Wednesday, December 6, 2017

12/5/17 Second Cycle of Chemo

What chemo treatment actually looks like. 
So, here we are again...same song, second verse.

The second time for in-patient chemo there are some noted differences. You know what to expect based on round one, so the mystery isn't as scary. But the flip side to that coin is that you now know that this is going to be uncomfortable and painful and nauseating and daunting and just plain ole awful.

Daddy brought her up here this time and got her situated so I could work an extra day. (This is only because I love my job and want to be there as much as possible, while allowing him to use his off day to our advantage.) So, I taught and got things together for a substitute the next couple of days while he got her checked into the hospital. I arrived right after they started the second medication.

Day one: admit and receive five different chemo drugs
Day two: receive four different chemo drugs
Day three: three different chemo drugs, discharge
Waiting for a room on the floor.

All of this occurs in addition to the anti-nausea, anti-heartburn, pain, nerve pain, antibiotics, benedryl party train we are riding. It's something. I think we are taking roughly 27 things a day.
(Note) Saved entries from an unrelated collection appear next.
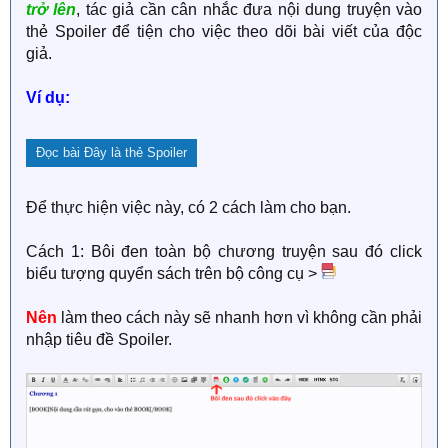
trở lên
, tác giả cần cân nhắc đưa nội dung truyện vào
thẻ Spoiler để tiện cho việc theo dõi bài viết của độc
giả.
Ví dụ:
Đọc bài
Đây là thẻ Spoiler
Để thực hiện việc này, có 2 cách làm cho bạn.
Cách 1: Bôi đen toàn bộ chương truyện sau đó click
biểu tượng quyển sách trên bộ công cụ >
Nên
làm theo cách này sẽ nhanh hơn vì không cần phải
nhập tiêu đề Spoiler.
The two biggest traumas thus far, however, were that we lost our hair and that we gained five pounds in a month.  The nurse congratulated her because some people really lose way too much weight (from being nauseated) and some people really gain a ton of water weight (from the drugs). She's taking Prednesone, which is sometimes known as "dreadnizone" because of the horrible side effects. Crankiness, moodiness, increased appetite, swelling in face and abdomen, water weight gain...we are having all of that in spades. (Although some of that could just be Elise being Elise in her natural state. Ahem.)
The duck face is always in style.
But explaining to a teenage girl that losing her hair and gaining five pounds are blessings (means the chemo is working and the Prednisone is working) is like trying to put a sweater on an octopus--exhausting and fruitless.

Still, she's working it like a champ.

Observations:
Nurses who work in pediatric oncology have to be called to it as a ministry. They are all so wonderful at Children's. We have had universally excellent experiences here at this hospital. I really can't say enough about it.
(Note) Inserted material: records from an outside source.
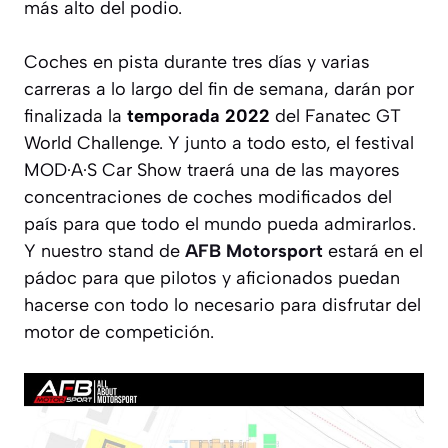
más alto del podio.
Coches en pista durante tres días y varias
carreras a lo largo del fin de semana, darán por
finalizada la
temporada 2022
del Fanatec GT
World Challenge. Y junto a todo esto, el festival
MOD·A·S Car Show traerá una de las mayores
concentraciones de coches modificados del
país para que todo el mundo pueda admirarlos.
Y nuestro stand de
AFB Motorsport
estará en el
pádoc para que pilotos y aficionados puedan
hacerse con todo lo necesario para disfrutar del
motor de competición.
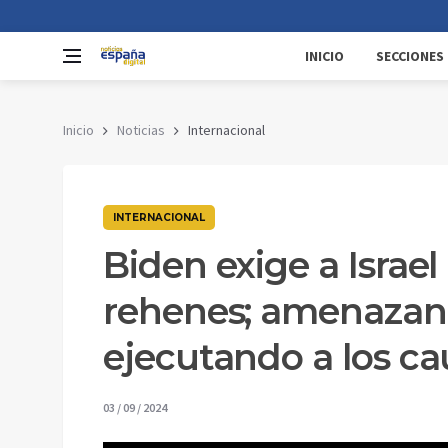
INICIO
SECCIONES
Inicio
Noticias
Internacional
INTERNACIONAL
Biden exige a Israe
rehenes; amenazan 
ejecutando a los ca
03 / 09 / 2024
I hate traffic. I have no idea how I drove up I-65 into Birmingham every day for like 14 years. Not a clue. (You couldn't pay me enough to come back up here and work in this mess again.)

Hospital food has improved vastly over the last decade.

I think this sofa is half the length it should be and feels
like a cot from an Army/Navy surplus outlet specializing in
Communist Bloc prisoner of war camp relics.
I forgot how nice it is to sit in the quiet without any noise or talking or moving about. It's sort of blissful.

It absolutely does take a village to raise a child. I can't even imagine taking care of the 5,000 things I'm responsible for without all of the helping hands and intervening friends and family who have run to and fro for us over the past month.

If Disney can make an incredibly comfortable convertible fold-out bed that is the size of a normal twin bed, could someone please intervene on behalf of hospitals everywhere and share that technology with the rest of the world. Please. Seriously. (I'm not joking. I think this thing they want me to sleep on came over on the Ark.)

Someone stole my food from the Family Room fridge. Okay, so it was homemade roast, carrots, and potatoes, therefore I totally get it. (Proving that people are people all of the time even on the pediatric oncology floor.) (And no, it wasn't misplaced; they washed out my dish and put it back in the fridge empty.) (Again, not kidding.) Unbeknownst to them, I had TWO go plates in that fridge and got to eat some of my roast after all. (Take THAT, Karma.) Really only joking and not mad--it sucks being up here and eating homemade roast probably made someone feel much better. (It was spectacular, by the way.)

I am so blessed. So, so very blessed. In every possible conceivable way.